Here’s the news we’re talking about around the Zbra Studios water cooler. We’ve provided key bullet points from each article for the speed readers out there.

Silicon Valley Is Having An Existential Crisis Over “Time Well Spent.” But So Are We.
By Charlie Warzel from BuzzFeed News
  • “Across the tech industry, a reckoning is afoot. Faced with the consequences (harassment, misinformation, radicalization, polarization) wrought by the unprecedented scale of its platforms, Big Tech is — at least publicly — looking inward.”
  • “A similar reckoning is taking place for those of us who live on these platforms, too. In the last two weeks alone, it’s taken the form of a number of familiar stunts that involve ‘unplugging’ from or altering the way that we interact with the internet.”

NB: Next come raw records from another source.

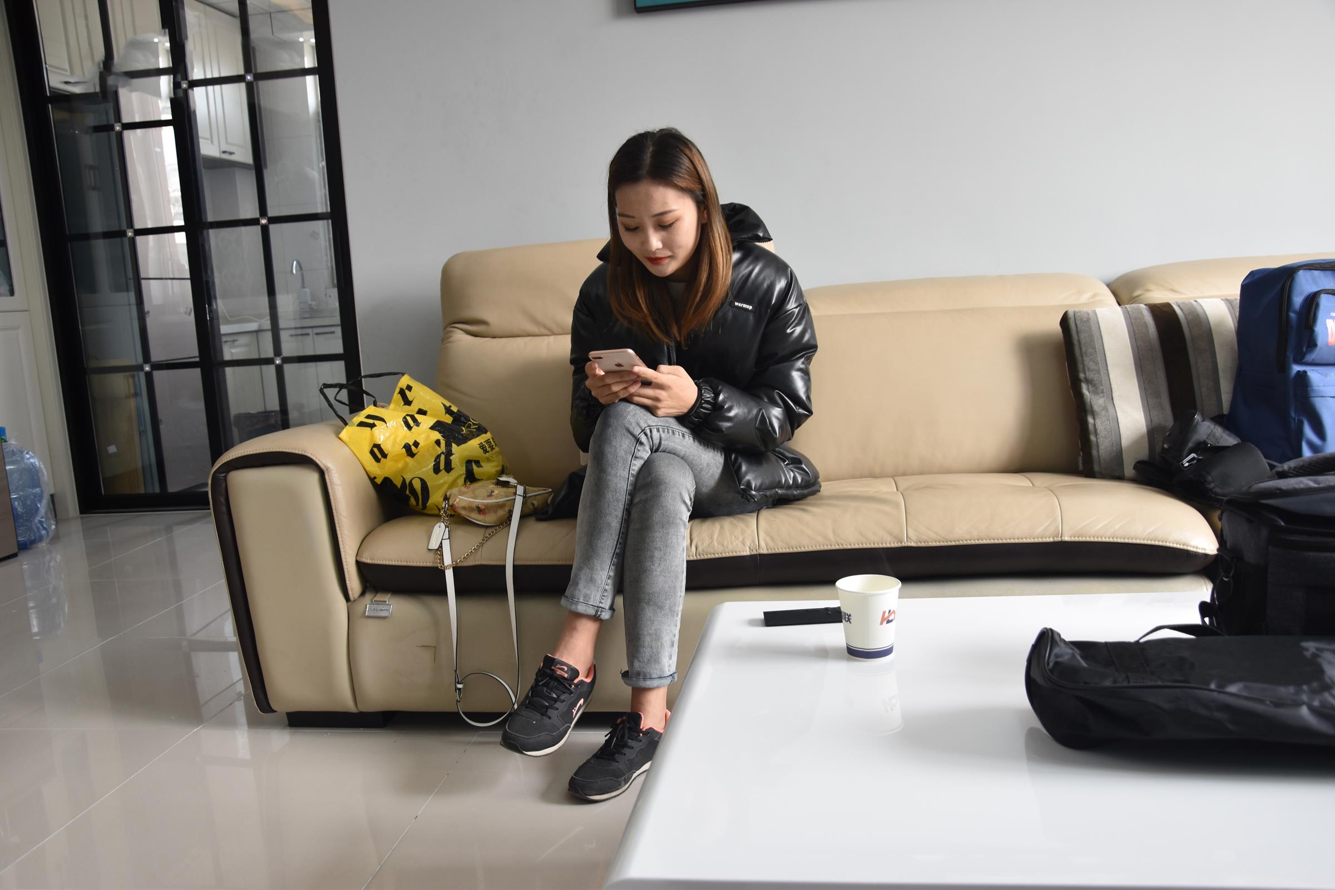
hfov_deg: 59.5
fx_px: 1168
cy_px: 445
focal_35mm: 32
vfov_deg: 41.7
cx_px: 668
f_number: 5
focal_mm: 21
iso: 400
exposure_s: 1/80
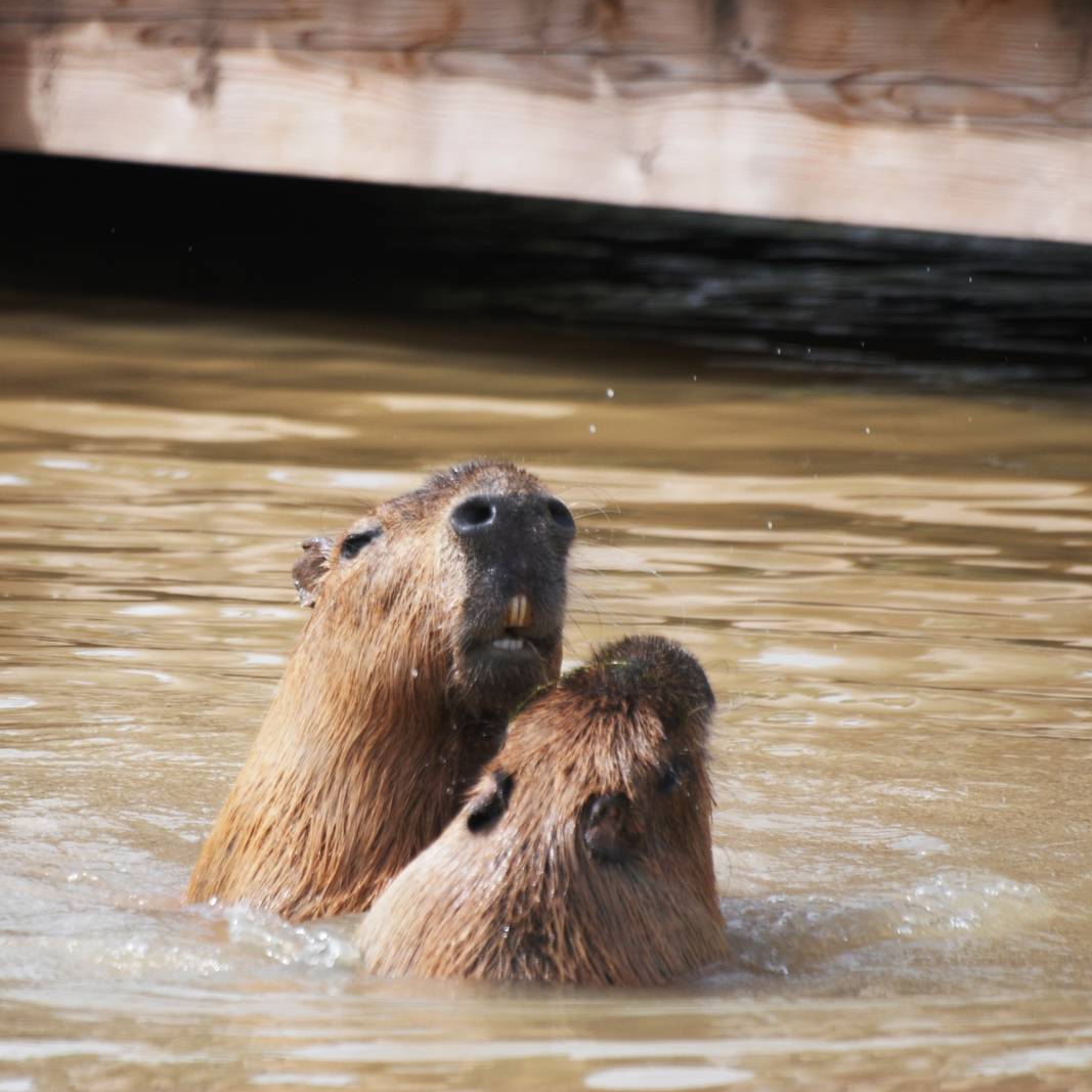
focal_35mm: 574
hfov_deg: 3.1
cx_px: 409
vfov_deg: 3.1
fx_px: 20486
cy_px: 545
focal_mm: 300
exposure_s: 1/500
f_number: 5.6
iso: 220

  • “Our collective struggle to get a handle on what the internet has wrought is not unlike discussions happening now in open-plan offices across Silicon Valley. Something’s wrong, and Big Tech has (slowly) begun to admit some fault.”

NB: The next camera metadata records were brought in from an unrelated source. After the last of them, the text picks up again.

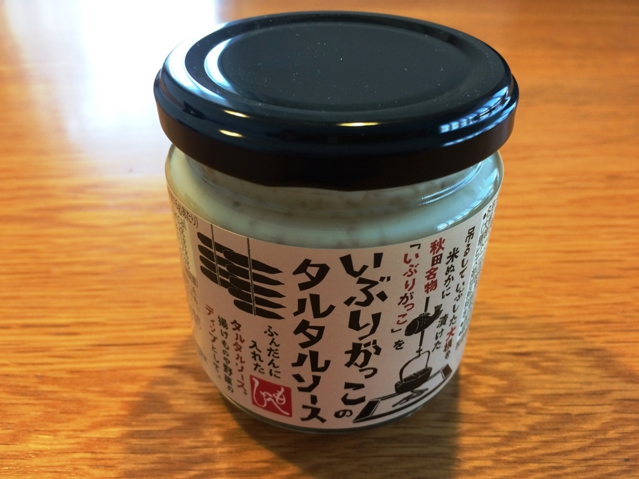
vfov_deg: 48.2
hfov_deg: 61.7
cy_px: 240
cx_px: 320
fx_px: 535
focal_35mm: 29
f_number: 2.2
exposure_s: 1/40
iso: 40
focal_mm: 4.15
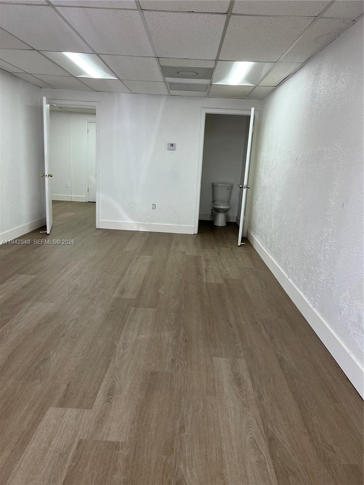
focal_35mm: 26
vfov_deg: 67.3
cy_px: 242
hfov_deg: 53.1
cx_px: 182
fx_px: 365
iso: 50
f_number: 1.5
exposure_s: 1/161
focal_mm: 5.7
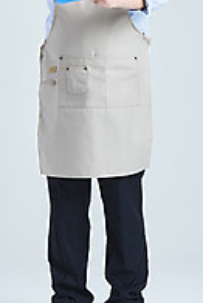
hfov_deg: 9.6
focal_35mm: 143
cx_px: 83
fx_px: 1207
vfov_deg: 14.2
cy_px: 49
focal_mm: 70
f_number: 14
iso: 100
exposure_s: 1/125
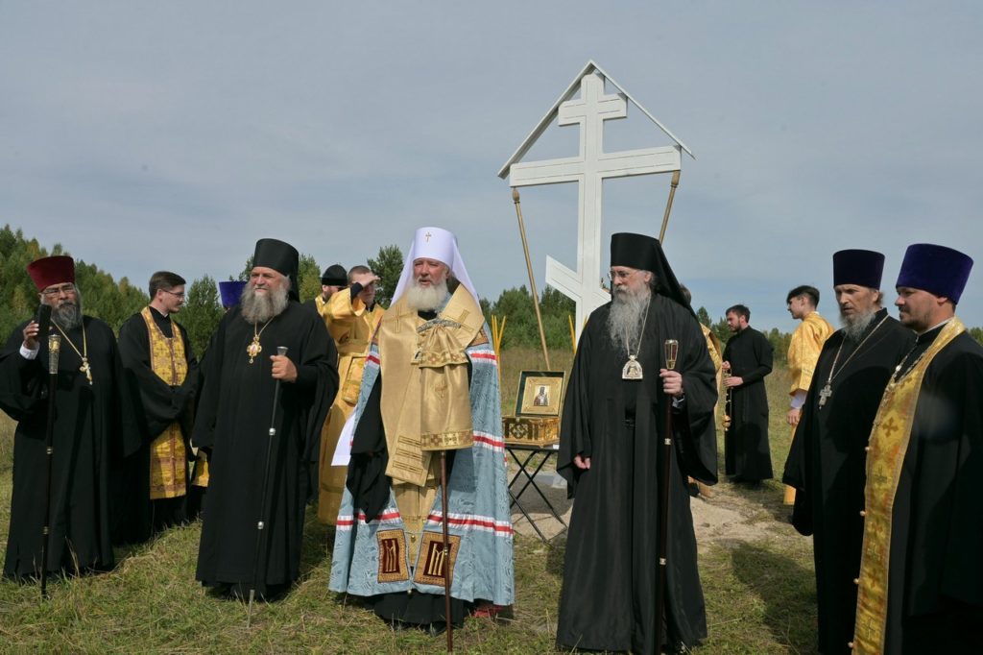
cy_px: 328
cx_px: 492
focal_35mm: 26
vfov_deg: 49.5
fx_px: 710
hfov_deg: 69.4
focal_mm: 26
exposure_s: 1/200
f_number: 13
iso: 100
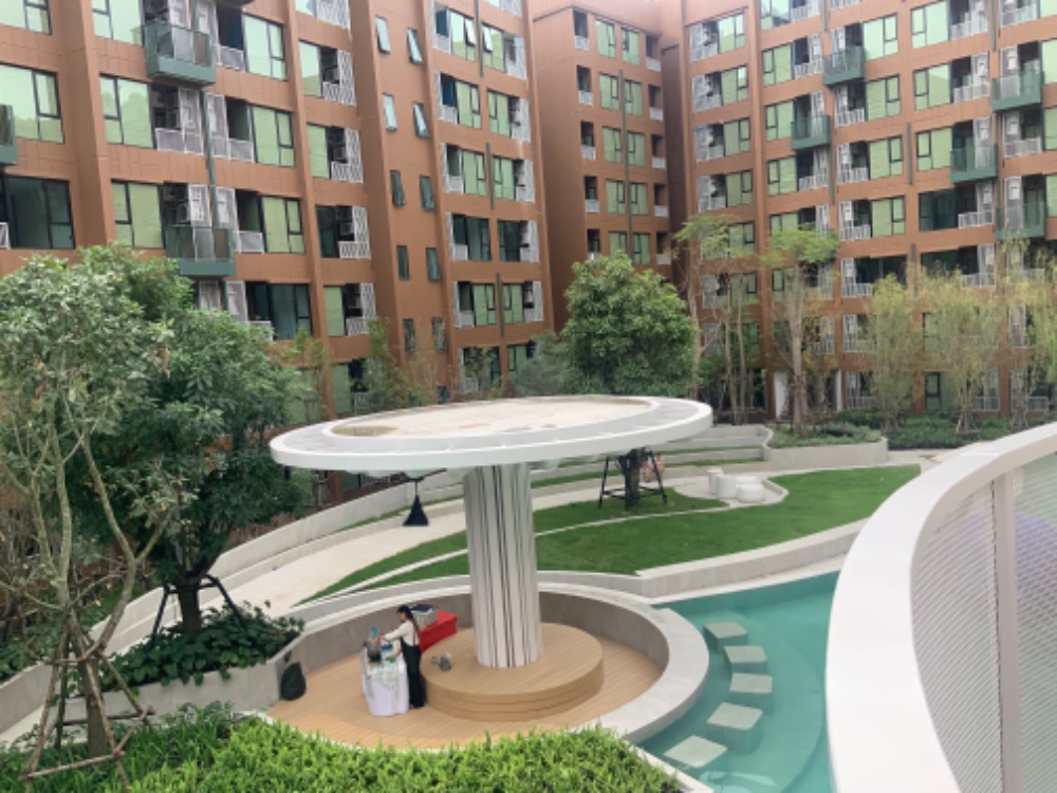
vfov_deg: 48.2
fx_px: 886
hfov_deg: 61.7
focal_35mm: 29
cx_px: 528
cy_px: 396
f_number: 1.8
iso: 16
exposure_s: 1/627
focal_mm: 3
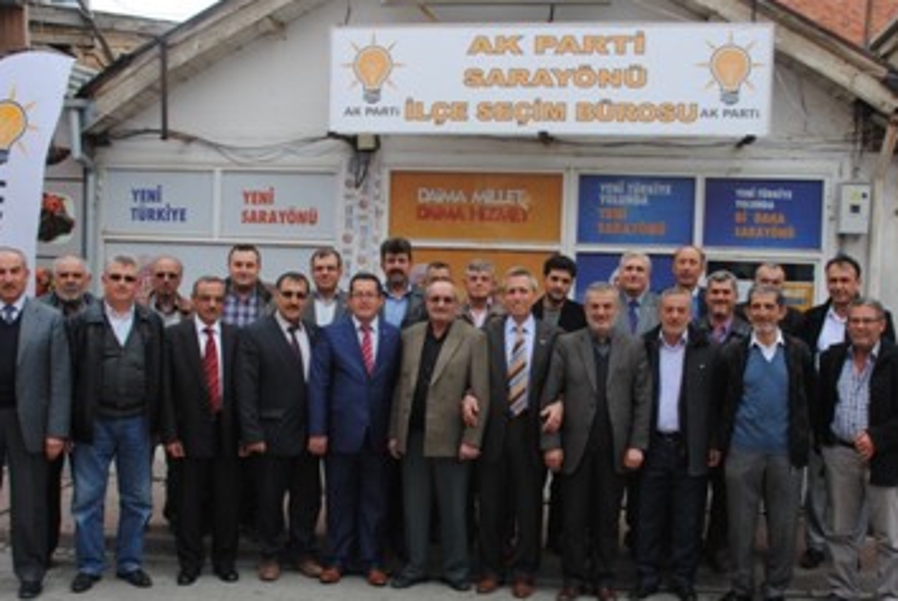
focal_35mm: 38
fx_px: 949
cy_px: 360
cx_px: 482
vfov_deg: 35.0
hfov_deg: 50.6
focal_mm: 20
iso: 100
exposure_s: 1/125
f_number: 5.6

Watch out, Google and Facebook: Amazon ads are on the rise
From Fast Company
  • “Overall, eMarketer expects Google and Facebook to control 56.8% of the digital ad market this year, down from 58.5% in 2017.”
  • “This year, for the first time, Amazon’s ad revenue will top $2 billion, and Snap’s will top $1 billion. The two upstarts are still tiny in comparison to Google ($40 billion) and Facebook ($21 billion), but they are growing far faster.”

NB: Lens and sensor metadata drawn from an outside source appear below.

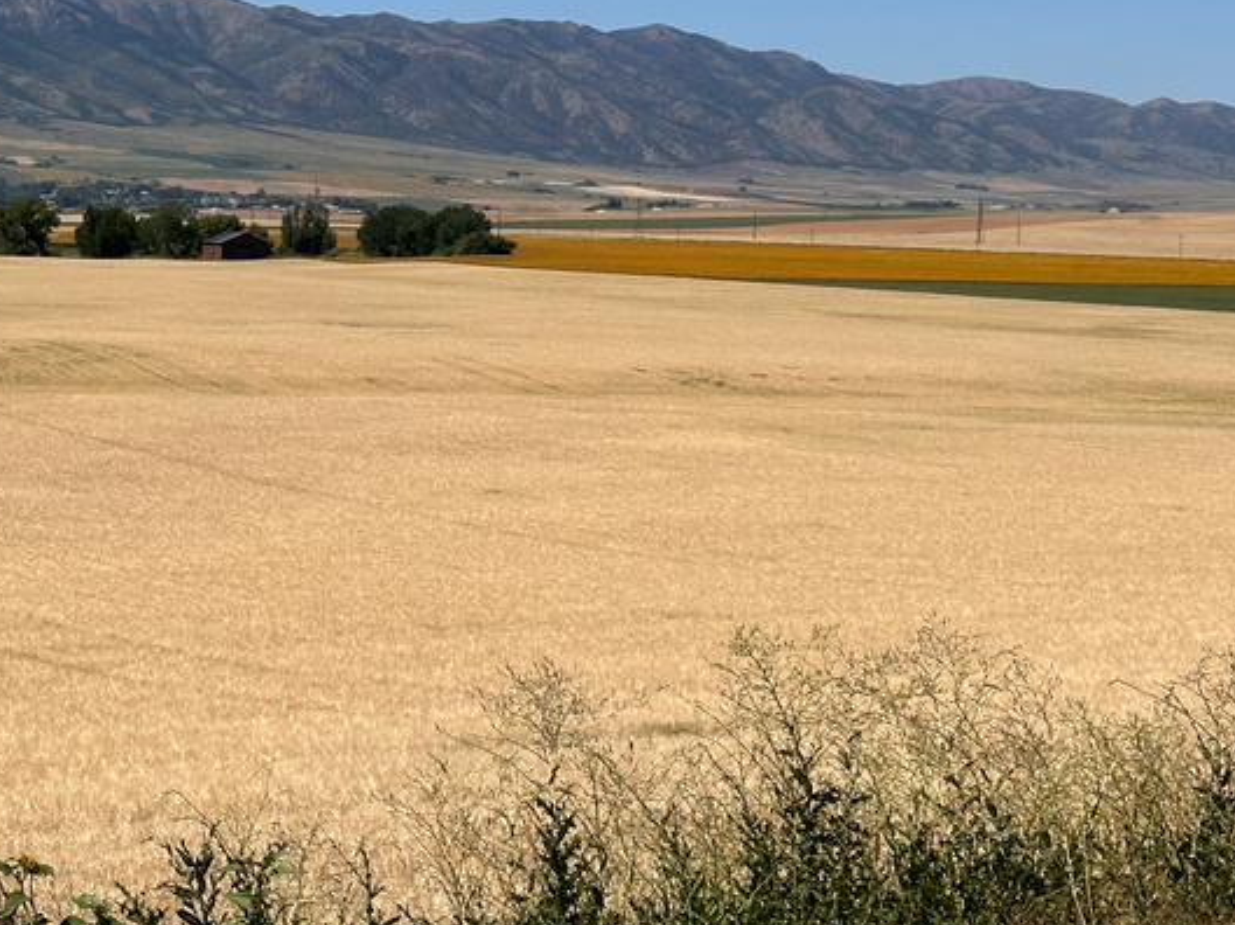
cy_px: 397
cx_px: 376
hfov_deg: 21.0
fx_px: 3316
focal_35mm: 93
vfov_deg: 15.9
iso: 64
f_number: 1.78
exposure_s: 1/7576
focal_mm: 6.86
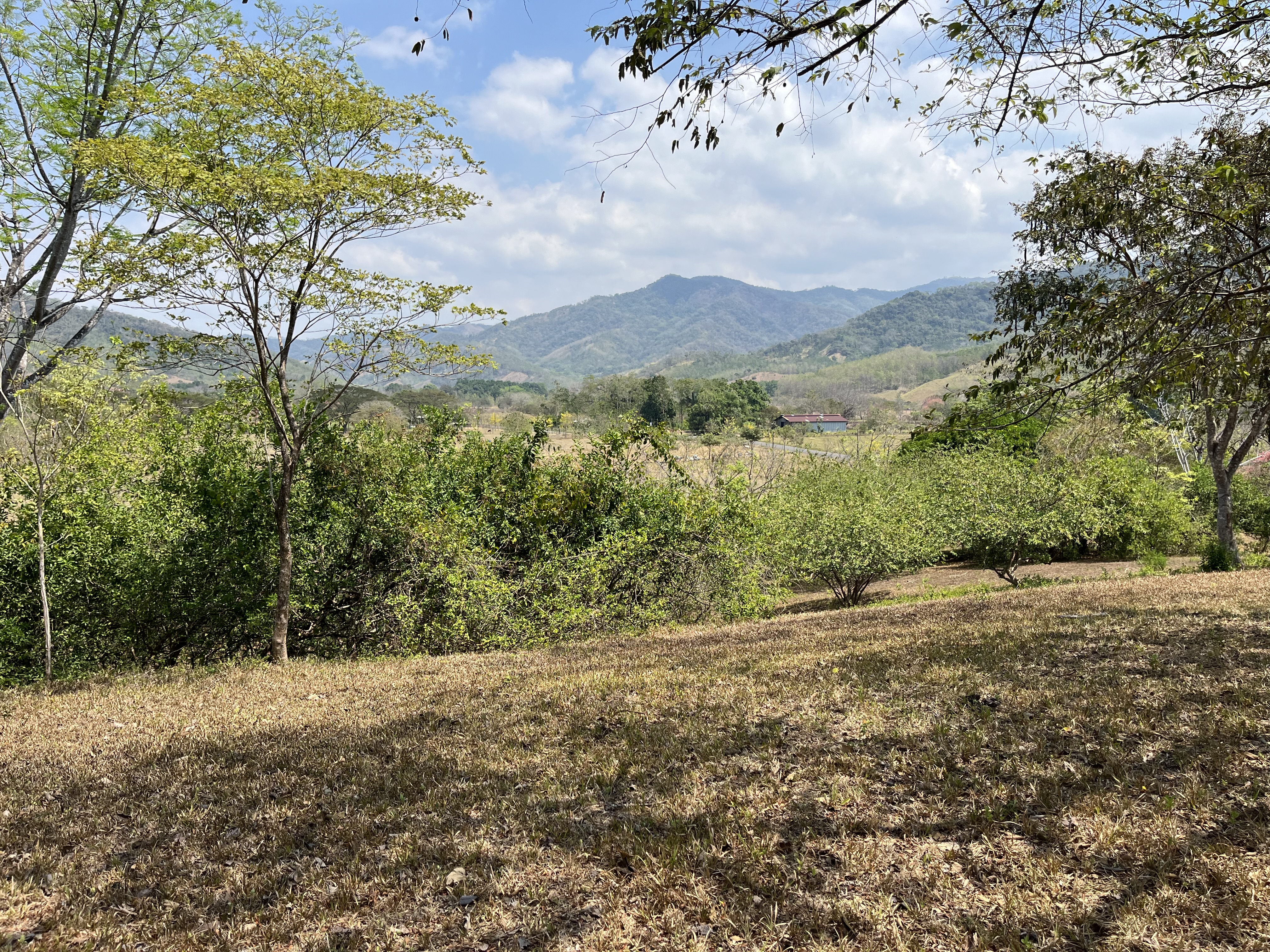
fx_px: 954
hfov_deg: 67.3
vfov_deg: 53.1
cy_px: 476
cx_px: 635
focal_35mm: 26
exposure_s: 1/3135
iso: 50
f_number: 1.6
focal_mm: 5.1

  • “For marketers, Amazon represents the best of both worlds: search intent, like Google, combined with identity, like Facebook. Amazon also lacks some of the platform dynamics that have created tension between Google and Facebook and their advertisers.”
Instagram tweaks its feed to be more chronological after years of complaints
By Hayley Tsukayama from The Washington Post
  • “Instagram is making some changes to address one of its users’ biggest pet peeves — not seeing posts as soon as they are made. A post on the company’s blog Thursday said the photo-sharing app’s feed now gives more weight to when a post was made and will prevent old posts from showing up high in your feed.”
  • “Instagram, which was bought by Facebook in 2012, used to show posts in the order in which they were posted. But it introduced a Facebook-like algorithm in 2016 that sorted posts based on other factors,”
  • “Keeping the user feed relevant is crucial for the company, which needs the data on what people look at, when they look at it and why for its advertising networks.”